6) Exemplos práticos que mudam a estratégia

6.1) Hipertensão controlada e crise hipertensiva na viagem

Tese prática: crise aguda, atendimento de urgência para estabilizar. A discussão geralmente não é sobre curar hipertensão, é sobre conter o episódio.

6.2) Asma e broncoespasmo inesperado

Tese prática: evento súbito e agudo, atendimento emergencial, medicação e observação para estabilizar. Depois disso, o retorno ao controle regular costuma ser tratado como continuidade.

6.3) Diabetes e descompensação

Tese prática: estabilização do quadro e evitar risco imediato. O acompanhamento prolongado e ajustes finos de rotina tendem a ser a linha que a seguradora tenta cortar.

6.4) Condição desconhecida que só foi diagnosticada na viagem

Aqui, a ideia de preexistente, no sentido jurídico clássico, enfraquece. Se o segurado não tinha conhecimento, a negativa automática por preexistência tende a ser discutível, inclusive à luz do entendimento do STJ sobre recusa por doença preexistente sem prova de má-fé.

7) Roteiro de atuação quando houver negativa de cobertura

7.1) Antes de tudo, foque em atendimento e prova

  1. garanta atendimento imediato, inclusive por rede local se necessário

  2. peça relatório médico completo, com data, sintomas, hipótese diagnóstica e justificativa de urgência ou emergência

  3. guarde exames, prescrições e comprovantes de despesas

7.2) Depois, trate a negativa como um ato que precisa de motivação

Solicite por escrito:

  1. qual cláusula exata foi aplicada

  2. por que o evento foi enquadrado como preexistente

  3. se houve declaração de saúde e qual resposta teria sido considerada omissão

  4. se a negativa foi total ou apenas do que excede estabilização

7.3) Linha de argumentação que costuma funcionar

  1. boa-fé objetiva e dever de informação no contrato, conforme arts. 422 e 757 do CC/2002, e regras de transparência no CDC

  2. inexistência de conhecimento prévio, quando for o caso

  3. caracterização de urgência ou emergência, com base no relatório médico

  4. foco na estabilização do quadro, e não na continuidade de tratamento

8) Checklist rápido para o segurado antes de contratar

  1. Leia a cláusula de doença preexistente e marque o que ela considera preexistente.

  2. Verifique se existe declaração pessoal de saúde e preencha com cuidado.

  3. Confirme se a apólice menciona urgência, emergência e estabilização para crises de doença crônica.

  4. Entenda se o atendimento é por reembolso, rede, ou modelo misto.

  5. Salve o canal de atendimento 24 horas e as regras de acionamento.

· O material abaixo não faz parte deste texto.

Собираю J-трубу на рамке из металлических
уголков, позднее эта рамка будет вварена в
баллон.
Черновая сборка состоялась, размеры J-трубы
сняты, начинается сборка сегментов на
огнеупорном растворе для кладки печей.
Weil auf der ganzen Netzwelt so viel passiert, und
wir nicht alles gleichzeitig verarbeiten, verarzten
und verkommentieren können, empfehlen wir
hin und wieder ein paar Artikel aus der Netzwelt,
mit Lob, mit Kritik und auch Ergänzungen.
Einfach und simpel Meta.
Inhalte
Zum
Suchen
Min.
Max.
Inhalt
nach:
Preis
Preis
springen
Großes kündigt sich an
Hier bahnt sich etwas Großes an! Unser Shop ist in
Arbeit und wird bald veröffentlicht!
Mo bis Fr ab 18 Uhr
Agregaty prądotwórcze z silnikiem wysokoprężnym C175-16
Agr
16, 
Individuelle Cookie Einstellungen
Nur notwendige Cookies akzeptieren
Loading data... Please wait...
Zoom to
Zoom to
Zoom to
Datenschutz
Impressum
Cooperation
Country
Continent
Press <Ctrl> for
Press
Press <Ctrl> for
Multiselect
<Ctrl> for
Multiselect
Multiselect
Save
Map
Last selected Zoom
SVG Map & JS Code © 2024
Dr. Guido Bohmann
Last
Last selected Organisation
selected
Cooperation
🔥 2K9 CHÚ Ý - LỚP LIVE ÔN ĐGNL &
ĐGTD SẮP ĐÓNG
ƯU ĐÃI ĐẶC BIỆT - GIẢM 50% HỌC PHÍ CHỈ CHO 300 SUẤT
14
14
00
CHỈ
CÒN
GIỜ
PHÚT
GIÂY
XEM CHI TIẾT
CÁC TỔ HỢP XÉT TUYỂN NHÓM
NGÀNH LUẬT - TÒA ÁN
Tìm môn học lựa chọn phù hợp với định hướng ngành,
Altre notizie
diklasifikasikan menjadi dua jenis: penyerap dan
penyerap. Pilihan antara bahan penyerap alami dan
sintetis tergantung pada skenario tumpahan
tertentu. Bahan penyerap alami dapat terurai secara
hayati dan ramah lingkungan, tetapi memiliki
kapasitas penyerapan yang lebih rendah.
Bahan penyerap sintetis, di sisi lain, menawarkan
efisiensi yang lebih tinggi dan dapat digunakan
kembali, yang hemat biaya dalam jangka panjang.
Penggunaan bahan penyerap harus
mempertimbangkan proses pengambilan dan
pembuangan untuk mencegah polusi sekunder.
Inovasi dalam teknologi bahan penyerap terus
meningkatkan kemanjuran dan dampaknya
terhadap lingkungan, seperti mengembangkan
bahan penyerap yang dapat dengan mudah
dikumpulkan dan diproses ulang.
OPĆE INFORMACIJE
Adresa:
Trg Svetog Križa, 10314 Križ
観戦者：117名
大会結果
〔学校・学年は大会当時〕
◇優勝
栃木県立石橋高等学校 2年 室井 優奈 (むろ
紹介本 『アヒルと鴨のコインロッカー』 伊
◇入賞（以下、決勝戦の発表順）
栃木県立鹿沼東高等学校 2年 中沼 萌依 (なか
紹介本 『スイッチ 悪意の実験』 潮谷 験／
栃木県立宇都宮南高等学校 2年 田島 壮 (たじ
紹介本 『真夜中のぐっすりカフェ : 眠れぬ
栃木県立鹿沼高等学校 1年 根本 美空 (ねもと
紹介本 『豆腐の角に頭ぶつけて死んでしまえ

  6. Se você já tem condição crônica, procure cobertura que deixe claro o tratamento de crises, sem prometer controle continuado.

9) Conclusão

A melhor leitura da cláusula de doença preexistente não é perguntar se a apólice cobre sua doença, é perguntar se ela cobre crise aguda em urgência ou emergência e até onde vai a estabilização. Se a negativa vier automática e genérica, o caminho é exigir motivação, reunir prova médica e reconduzir o debate para o que o seguro viagem se propõe a fazer: atender o imprevisto durante a viagem, sem transformar preexistência em desculpa para negar tudo.